RECORD SET
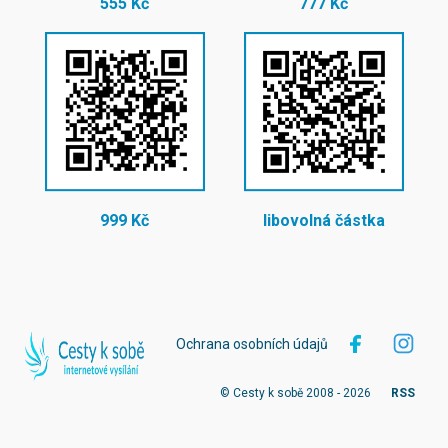
555 Kč
777 Kč
999 Kč
libovolná částka
Ochrana osobních údajů
© Cesty k sobě 2008 - 2026
RSS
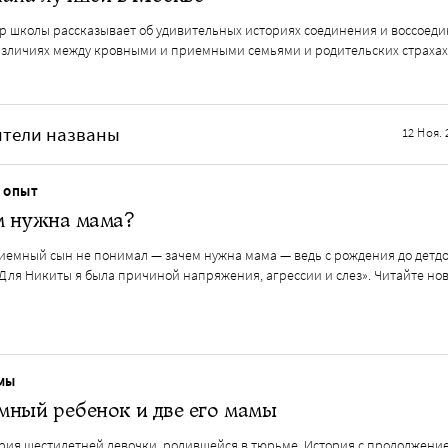
р школы рассказывает об удивительных историях соединения и воссоед
различиях между кровными и приемными семьями и родительских страха
ители названы
12 Ноя. 
 ОПЫТ
м нужна мама?
иемный сын не понимал — зачем нужна мама — ведь с рождения до детд
. Для Никиты я была причиной напряжения, агрессии и слез». Читайте н
МЫ
мный ребенок и две его мамы
ория шестилетней девочки, родившейся в тюрьме. История с продолжение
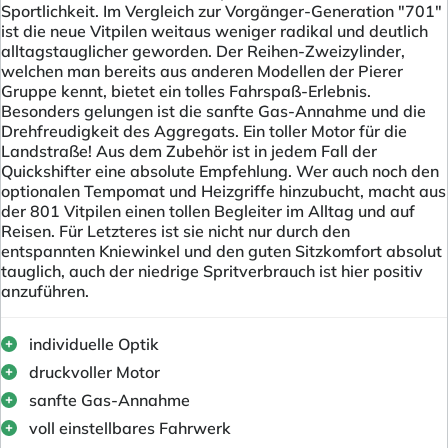
Sportlichkeit. Im Vergleich zur Vorgänger-Generation "701"
ist die neue Vitpilen weitaus weniger radikal und deutlich
alltagstauglicher geworden. Der Reihen-Zweizylinder,
welchen man bereits aus anderen Modellen der Pierer
Gruppe kennt, bietet ein tolles Fahrspaß-Erlebnis.
Besonders gelungen ist die sanfte Gas-Annahme und die
Drehfreudigkeit des Aggregats. Ein toller Motor für die
Landstraße! Aus dem Zubehör ist in jedem Fall der
Quickshifter eine absolute Empfehlung. Wer auch noch den
optionalen Tempomat und Heizgriffe hinzubucht, macht aus
der 801 Vitpilen einen tollen Begleiter im Alltag und auf
Reisen. Für Letzteres ist sie nicht nur durch den
entspannten Kniewinkel und den guten Sitzkomfort absolut
tauglich, auch der niedrige Spritverbrauch ist hier positiv
anzuführen.
individuelle Optik
druckvoller Motor
sanfte Gas-Annahme
voll einstellbares Fahrwerk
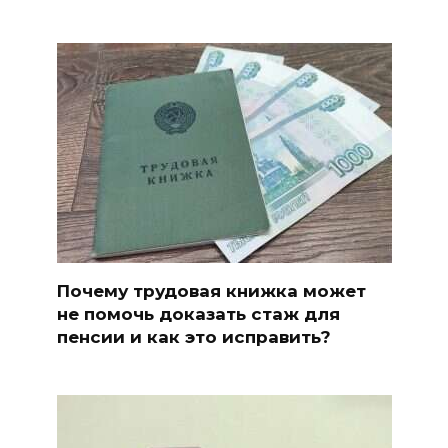
Почему трудовая книжка может
не помочь доказать стаж для
пенсии и как это исправить?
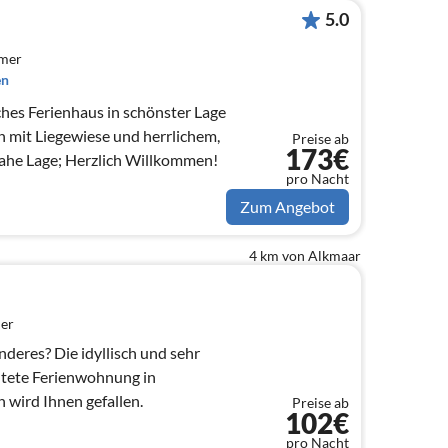
5.0
mmer
en
hes Ferienhaus in schönster Lage
n mit Liegewiese und herrlichem,
Preise ab
173€
nahe Lage; Herzlich Willkommen!
pro Nacht
Zum Angebot
4 km von Alkmaar
er
deres? Die idyllisch und sehr
htete Ferienwohnung in
 wird Ihnen gefallen.
Preise ab
102€
pro Nacht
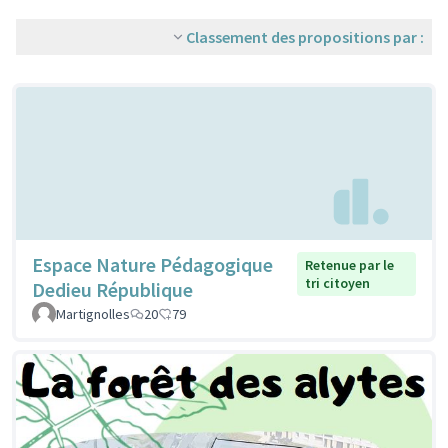
Classement des propositions par :
Espace Nature Pédagogique
Retenue par le
tri citoyen
Dedieu République
Martignolles
20
79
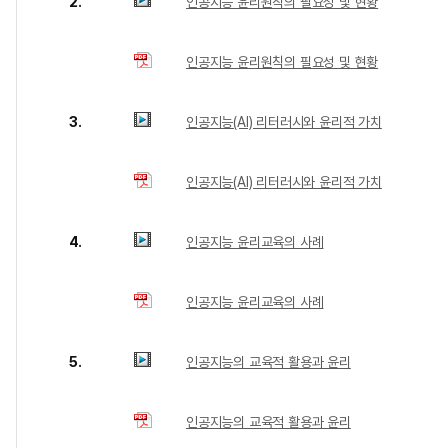
2.
인공지능 윤리원칙의 필요성 및 현황
인공지능 윤리원칙의 필요성 및 현황
3.
인공지능(AI) 리터러시와 윤리적 가치
인공지능(AI) 리터러시와 윤리적 가치
4.
인공지능 윤리교육의 사례
인공지능 윤리교육의 사례
5.
인공지능의 교육적 활용과 윤리
인공지능의 교육적 활용과 윤리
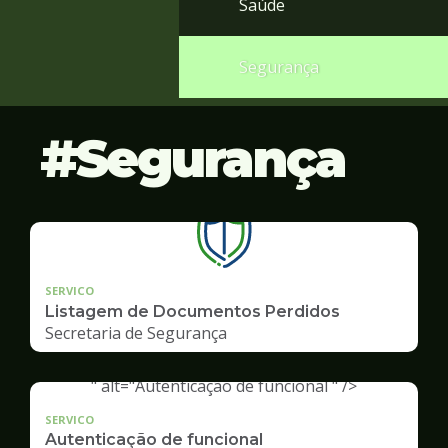
Saúde
Segurança
Segurança
SERVICO
Listagem de Documentos Perdidos
Secretaria de Segurança
" alt="Autenticação de funcional " />
SERVICO
Autenticação de funcional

DIRECTIONS FOR THIS TASK
The lines from the one containing "Secretaria de Segurança" through the last line of the records are to be transcribed exactly, with nothing else added.

ANSWER SPACE
Secretaria de Segurança
" alt="Autenticação de funcional " />
SERVICO
Autenticação de funcional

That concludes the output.